Facebook is the worst. (Unless you’re using it to share today’s Thursday Three.) Snapchat is terrible, too. We've all been there. You're sitting at home binge-watching reruns of Everybody Loves Raymond, eating cold leftover pizza. And you begin to receive snaps from “friends” showing you how amazing their lives are – reminding you that you weren’t invited to whatever they’re doing. It’s fine. You didn’t want to go anyway. You'd have to put on pants.
But FOMO is real. Fear of Missing Out is a thing. And it’s not going anywhere. We know this because just a few months ago, Merriam-Webster added “FOMO” to its dictionary.
But Merriam-Webster’s definition doesn’t tell you what you really miss out on when FOMO hits. You don’t just miss out on that fleeting moment with your “friends.” You really miss out on being thankful. On being fully alive. On being grateful for being.
When I first read Sarah Kay’s “The Paradox,” a poem that perfectly captures FOMO, I thought, “Get out of my head, Sarah Kay.” And then I reread it. And then I listened to her recite it. And then I shaped the words, “Thank you.”
When I am inside writing,
all I can think about is how I should be outside living.
When I am outside living,
all I can do is notice all there is to write about.

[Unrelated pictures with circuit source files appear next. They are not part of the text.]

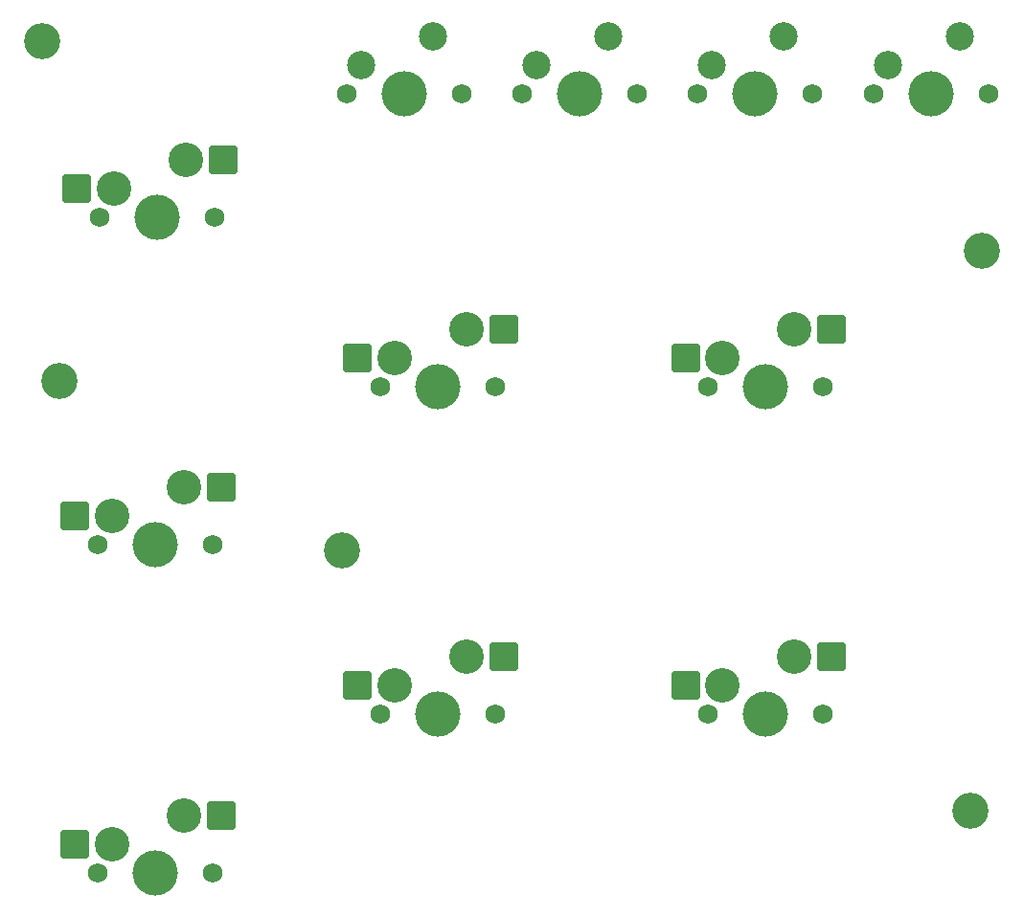
<source format=gbr>
%TF.GenerationSoftware,KiCad,Pcbnew,8.0.4*%
%TF.CreationDate,2024-07-29T15:22:08-07:00*%
%TF.ProjectId,3board_b,33626f61-7264-45f6-922e-6b696361645f,rev?*%
%TF.SameCoordinates,Original*%
%TF.FileFunction,Soldermask,Bot*%
%TF.FilePolarity,Negative*%
%FSLAX46Y46*%
G04 Gerber Fmt 4.6, Leading zero omitted, Abs format (unit mm)*
G04 Created by KiCad (PCBNEW 8.0.4) date 2024-07-29 15:22:08*
%MOMM*%
%LPD*%
G01*
G04 APERTURE LIST*
G04 Aperture macros list*
%AMRoundRect*
0 Rectangle with rounded corners*
0 $1 Rounding radius*
0 $2 $3 $4 $5 $6 $7 $8 $9 X,Y pos of 4 corners*
0 Add a 4 corners polygon primitive as box body*
4,1,4,$2,$3,$4,$5,$6,$7,$8,$9,$2,$3,0*
0 Add four circle primitives for the rounded corners*
1,1,$1+$1,$2,$3*
1,1,$1+$1,$4,$5*
1,1,$1+$1,$6,$7*
1,1,$1+$1,$8,$9*
0 Add four rect primitives between the rounded corners*
20,1,$1+$1,$2,$3,$4,$5,0*
20,1,$1+$1,$4,$5,$6,$7,0*
20,1,$1+$1,$6,$7,$8,$9,0*
20,1,$1+$1,$8,$9,$2,$3,0*%
G04 Aperture macros list end*
%ADD10C,1.750000*%
%ADD11C,3.050000*%
%ADD12C,4.000000*%
%ADD13RoundRect,0.250000X-1.025000X-1.000000X1.025000X-1.000000X1.025000X1.000000X-1.025000X1.000000X0*%
%ADD14C,2.500000*%
%ADD15C,3.200000*%
G04 APERTURE END LIST*
D10*
%TO.C,SW4_LP*%
X112088943Y-69000000D03*
D11*
X113358943Y-66460000D03*
D12*
X117168943Y-69000000D03*
D11*
X119708943Y-63920000D03*
D10*
X122248943Y-69000000D03*
D13*
X110083943Y-66460000D03*
X123010943Y-63920000D03*
%TD*%
D10*
%TO.C,SW15_TOUCHPAD*%
X180655000Y-29080000D03*
D12*
X185735000Y-29080000D03*
D10*
X190815000Y-29080000D03*
D14*
X181925000Y-26540000D03*
X188275000Y-24000000D03*
%TD*%
D10*
%TO.C,SW10_SHARE*%
X149655000Y-29080000D03*
D12*
X154735000Y-29080000D03*
D10*
X159815000Y-29080000D03*
D14*
X150925000Y-26540000D03*
X157275000Y-24000000D03*
%TD*%
D15*
%TO.C,H12*%
X108735000Y-54500000D03*
%TD*%
D10*
%TO.C,SW9_HK*%
X166088943Y-84000000D03*
D11*
X167358943Y-81460000D03*
D12*
X171168943Y-84000000D03*
D11*
X173708943Y-78920000D03*
D10*
X176248943Y-84000000D03*
D13*
X164083943Y-81460000D03*
X177010943Y-78920000D03*
%TD*%
D10*
%TO.C,SW3_MK*%
X137088943Y-84000000D03*
D11*
X138358943Y-81460000D03*
D12*
X142168943Y-84000000D03*
D11*
X144708943Y-78920000D03*
D10*
X147248943Y-84000000D03*
D13*
X135083943Y-81460000D03*
X148010943Y-78920000D03*
%TD*%
D10*
%TO.C,SW2_LK*%
X112088943Y-98000000D03*
D11*
X113358943Y-95460000D03*
D12*
X117168943Y-98000000D03*
D11*
X119708943Y-92920000D03*
D10*
X122248943Y-98000000D03*
D13*
X110083943Y-95460000D03*
X123010943Y-92920000D03*
%TD*%
D15*
%TO.C,H11*%
X189235000Y-92500000D03*
%TD*%
%TO.C,H8*%
X133735000Y-69500000D03*
%TD*%
D10*
%TO.C,SW5_MP*%
X137088943Y-55000000D03*
D11*
X138358943Y-52460000D03*
D12*
X142168943Y-55000000D03*
D11*
X144708943Y-49920000D03*
D10*
X147248943Y-55000000D03*
D13*
X135083943Y-52460000D03*
X148010943Y-49920000D03*
%TD*%
D10*
%TO.C,SW14_PS*%
X165155000Y-29080000D03*
D12*
X170235000Y-29080000D03*
D10*
X175315000Y-29080000D03*
D14*
X166425000Y-26540000D03*
X172775000Y-24000000D03*
%TD*%
D10*
%TO.C,SW6_DI*%
X112269257Y-40000561D03*
D11*
X113539257Y-37460561D03*
D12*
X117349257Y-40000561D03*
D11*
X119889257Y-34920561D03*
D10*
X122429257Y-40000561D03*
D13*
X110264257Y-37460561D03*
X123191257Y-34920561D03*
%TD*%
D15*
%TO.C,H10*%
X190235000Y-43000000D03*
%TD*%
D10*
%TO.C,SW7_HP*%
X166088943Y-55000000D03*
D11*
X167358943Y-52460000D03*
D12*
X171168943Y-55000000D03*
D11*
X173708943Y-49920000D03*
D10*
X176248943Y-55000000D03*
D13*
X164083943Y-52460000D03*
X177010943Y-49920000D03*
%TD*%
D15*
%TO.C,H9*%
X107235000Y-24500000D03*
%TD*%
D10*
%TO.C,SW11_START*%
X134155000Y-29080000D03*
D12*
X139235000Y-29080000D03*
D10*
X144315000Y-29080000D03*
D14*
X135425000Y-26540000D03*
X141775000Y-24000000D03*
%TD*%
M02*

</source>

When I read about love, I think I should be out loving.
When I love, I think I need to read more.
I am stumbling in pursuit of grace,
I hunt patience with a vengeance.
On the mornings when my brother’s tired muscles
held to the pillow, my father used to tell him,
For every moment you aren’t playing basketball,
someone else is on the court practicing.
I spend most of my time wondering
if I should be somewhere else.
So I have learned to shape the words thank you
with my first breath each morning, my last breath every night.
When the last breath comes, at least I will know I was thankful
for all the places I was so sure I was not supposed to be.
All those places I made it to,
all the loves I held, all the words I wrote.
And even if it is just for one moment,
I will be exactly where I am supposed to be.
But for real. Thank you. Thanks for reading. Thanks for subscribing. Thanks for making it to the end. I couldn't do this without you. I mean, I could. But then it would just be a diary.